Километрах в пятнадцати ниже Уваровска «Веста» намертво вклинилась между сваями, торчавшими, будто зубы, на слюдяной глади. После войны здесь на левом берегу была трудовая колония, будто бы колонисты строили плотину, зимой по недосмотру заполняли ее тело заодно с землей кусками льда, по весне осевшую плотину прорвало. На рассвете ребята бросили «Весту» — по берегу приближалась машина — вообразив, что за ними гонятся. Сторожиха признала Леню, оркестр донес, Коля под окнами при схватке обронил фонарик с нацарапанной фамилией, милиционер в больнице!.. Пруд спустили!

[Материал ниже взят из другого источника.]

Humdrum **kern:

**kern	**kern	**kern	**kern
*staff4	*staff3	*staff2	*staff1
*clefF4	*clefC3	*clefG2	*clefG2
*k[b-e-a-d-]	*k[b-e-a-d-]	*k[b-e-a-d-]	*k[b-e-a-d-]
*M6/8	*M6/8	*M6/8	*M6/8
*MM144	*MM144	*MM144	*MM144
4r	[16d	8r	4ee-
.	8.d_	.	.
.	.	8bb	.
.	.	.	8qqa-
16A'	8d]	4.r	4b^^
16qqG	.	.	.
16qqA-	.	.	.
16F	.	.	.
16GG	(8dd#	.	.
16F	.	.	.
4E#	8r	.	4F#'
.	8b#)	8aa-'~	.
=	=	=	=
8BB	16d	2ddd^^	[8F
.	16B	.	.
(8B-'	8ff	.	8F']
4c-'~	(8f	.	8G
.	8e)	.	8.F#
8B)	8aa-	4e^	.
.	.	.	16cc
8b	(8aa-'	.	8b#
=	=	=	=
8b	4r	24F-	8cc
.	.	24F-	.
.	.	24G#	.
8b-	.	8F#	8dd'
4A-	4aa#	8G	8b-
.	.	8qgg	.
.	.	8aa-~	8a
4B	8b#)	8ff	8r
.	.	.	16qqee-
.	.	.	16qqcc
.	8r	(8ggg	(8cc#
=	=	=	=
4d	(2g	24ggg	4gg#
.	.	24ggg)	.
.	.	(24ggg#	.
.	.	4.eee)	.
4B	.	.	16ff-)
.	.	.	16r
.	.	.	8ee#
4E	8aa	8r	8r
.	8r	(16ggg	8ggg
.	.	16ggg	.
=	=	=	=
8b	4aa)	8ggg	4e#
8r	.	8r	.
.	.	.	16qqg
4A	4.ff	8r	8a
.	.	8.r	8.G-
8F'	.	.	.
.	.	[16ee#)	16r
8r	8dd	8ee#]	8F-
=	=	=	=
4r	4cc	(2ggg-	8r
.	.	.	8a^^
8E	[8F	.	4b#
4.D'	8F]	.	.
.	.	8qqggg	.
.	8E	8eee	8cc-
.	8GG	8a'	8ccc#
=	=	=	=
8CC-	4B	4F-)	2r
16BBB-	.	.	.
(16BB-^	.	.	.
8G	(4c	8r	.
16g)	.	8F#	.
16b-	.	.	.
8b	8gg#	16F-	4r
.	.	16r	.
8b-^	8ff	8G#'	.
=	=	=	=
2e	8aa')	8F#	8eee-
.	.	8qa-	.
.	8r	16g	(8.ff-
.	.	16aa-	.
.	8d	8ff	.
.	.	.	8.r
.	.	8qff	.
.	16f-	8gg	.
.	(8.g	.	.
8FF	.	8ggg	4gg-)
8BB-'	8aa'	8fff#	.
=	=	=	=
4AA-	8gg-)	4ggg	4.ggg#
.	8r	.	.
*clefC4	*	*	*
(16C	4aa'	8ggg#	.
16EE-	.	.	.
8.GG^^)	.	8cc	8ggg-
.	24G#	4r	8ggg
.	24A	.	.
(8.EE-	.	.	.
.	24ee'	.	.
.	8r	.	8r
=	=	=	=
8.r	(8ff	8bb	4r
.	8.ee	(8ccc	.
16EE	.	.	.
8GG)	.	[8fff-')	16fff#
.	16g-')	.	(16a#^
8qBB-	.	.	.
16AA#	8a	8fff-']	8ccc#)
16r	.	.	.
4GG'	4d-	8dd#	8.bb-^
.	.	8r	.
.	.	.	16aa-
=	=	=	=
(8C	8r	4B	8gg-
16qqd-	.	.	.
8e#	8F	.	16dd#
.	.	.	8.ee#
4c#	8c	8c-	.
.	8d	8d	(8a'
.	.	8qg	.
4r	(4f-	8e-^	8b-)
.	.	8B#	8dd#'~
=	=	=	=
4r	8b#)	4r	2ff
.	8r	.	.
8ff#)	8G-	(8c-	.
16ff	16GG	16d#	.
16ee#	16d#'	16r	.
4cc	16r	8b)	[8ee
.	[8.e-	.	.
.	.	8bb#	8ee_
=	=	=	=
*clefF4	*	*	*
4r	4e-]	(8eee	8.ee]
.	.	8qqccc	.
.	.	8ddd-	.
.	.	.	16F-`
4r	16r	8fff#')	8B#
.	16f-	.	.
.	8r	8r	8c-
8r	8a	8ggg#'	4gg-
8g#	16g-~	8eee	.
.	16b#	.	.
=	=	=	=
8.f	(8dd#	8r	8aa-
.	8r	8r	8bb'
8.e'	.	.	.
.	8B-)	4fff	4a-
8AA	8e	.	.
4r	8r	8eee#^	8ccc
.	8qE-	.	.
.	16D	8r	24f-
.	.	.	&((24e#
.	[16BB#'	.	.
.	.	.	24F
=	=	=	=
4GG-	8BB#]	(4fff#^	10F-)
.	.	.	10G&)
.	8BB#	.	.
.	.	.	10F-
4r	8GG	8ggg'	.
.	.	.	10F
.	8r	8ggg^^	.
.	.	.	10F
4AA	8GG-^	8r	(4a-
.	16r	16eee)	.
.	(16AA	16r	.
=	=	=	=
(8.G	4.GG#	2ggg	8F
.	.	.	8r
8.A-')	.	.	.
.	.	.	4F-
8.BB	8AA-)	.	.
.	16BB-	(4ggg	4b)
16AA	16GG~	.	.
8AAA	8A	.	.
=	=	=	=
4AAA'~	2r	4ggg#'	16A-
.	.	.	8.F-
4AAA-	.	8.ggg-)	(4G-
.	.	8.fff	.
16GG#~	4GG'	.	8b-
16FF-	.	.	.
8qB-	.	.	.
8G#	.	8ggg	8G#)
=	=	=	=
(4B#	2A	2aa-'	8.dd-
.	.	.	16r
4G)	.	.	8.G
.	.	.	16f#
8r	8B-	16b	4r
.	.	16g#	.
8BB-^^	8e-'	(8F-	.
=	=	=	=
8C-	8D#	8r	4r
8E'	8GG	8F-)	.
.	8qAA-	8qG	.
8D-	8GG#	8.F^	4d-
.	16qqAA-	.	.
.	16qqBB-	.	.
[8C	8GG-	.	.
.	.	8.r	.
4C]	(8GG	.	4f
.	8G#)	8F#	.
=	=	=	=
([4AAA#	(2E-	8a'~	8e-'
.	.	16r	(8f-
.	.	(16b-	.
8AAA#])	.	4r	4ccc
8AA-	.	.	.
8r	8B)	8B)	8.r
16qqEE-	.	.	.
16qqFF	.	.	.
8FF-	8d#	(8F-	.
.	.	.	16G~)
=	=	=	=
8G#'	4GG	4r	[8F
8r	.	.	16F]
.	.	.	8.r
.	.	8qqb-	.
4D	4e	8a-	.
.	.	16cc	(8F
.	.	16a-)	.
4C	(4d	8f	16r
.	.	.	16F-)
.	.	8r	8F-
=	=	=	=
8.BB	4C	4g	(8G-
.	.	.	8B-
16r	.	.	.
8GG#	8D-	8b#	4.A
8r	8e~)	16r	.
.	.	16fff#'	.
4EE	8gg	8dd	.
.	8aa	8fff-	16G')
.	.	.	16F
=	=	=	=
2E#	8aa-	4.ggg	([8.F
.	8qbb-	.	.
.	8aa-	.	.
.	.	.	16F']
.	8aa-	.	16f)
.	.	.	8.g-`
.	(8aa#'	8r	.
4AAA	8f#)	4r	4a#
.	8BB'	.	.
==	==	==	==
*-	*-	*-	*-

Такелаж, весла, багры попрятали по кустам, «Весту» бросили на сваях. В Уваровск возвращаться было опасно, поймают. Следующая остановка 34-го московского — в шестидесяти километрах. На разъезде товарняк, скучились на одной тормозной площадке. Проехали переезд, товарняк стал, сборный был, видно, подскочил стрелок железнодорожной охраны, говоря: «Попалися!» Посыпались, разбежались. Ловят их, сообщили по линии! В темноте Юрий Иванович и Леня Муругов, поплутав, покружив, вернулись к остаткам плотины. Чернел ряд свай, шлюп исчез.
Из-под берега позвали, там в «Весте» прятались Додик, Гриша и Коля. Оказалось, нашли «Весту» под берегом. Подняла ли тяжелый шлюп прибывшая вода? Пруд-то они спустили. Или кто сдернул ее со свай и укрыл под кустами?
До глубокой ночи прождали Васю Сизова и пошли на веслах вниз по Сейве. В темноте на моторе не погонишь, перекаты выстланы каменными обломками. Вася одумался, посчитали они, вернулся в Уваровск. Ему спустят, он отличник, обстоятельный, комсомольский секретарь в школе, со взрослыми ладит, у него и повадки взрослого, говорит мало и всегда по делу, если спрашивают. И чего ради ему вязаться с ними, он из другого класса, к «Весте» равнодушен, в команду попросился из-за Федора Григорьевича. Брать не хотели, мало ли других просилось; Федор Григорьевич за него, как говорили в Уваровске, пристал, заступился.
На рассвете причалили к крепкому берегу, разложили сушить паруса, вымыли в шлюпе. Леня требовал навесить мотор, прочие молчали, хотя грести сил не было, плечи разламывались, мозоли натерли кровавые, и тошно было глядеть на разложенные с такелажем весла, самодовольно, тяжело придавившие траву. Гриша не дал навесить мотор — мелко, винт берег, впереди путь в тысячи километров. Прочие покорно молчали, решала воля капитана.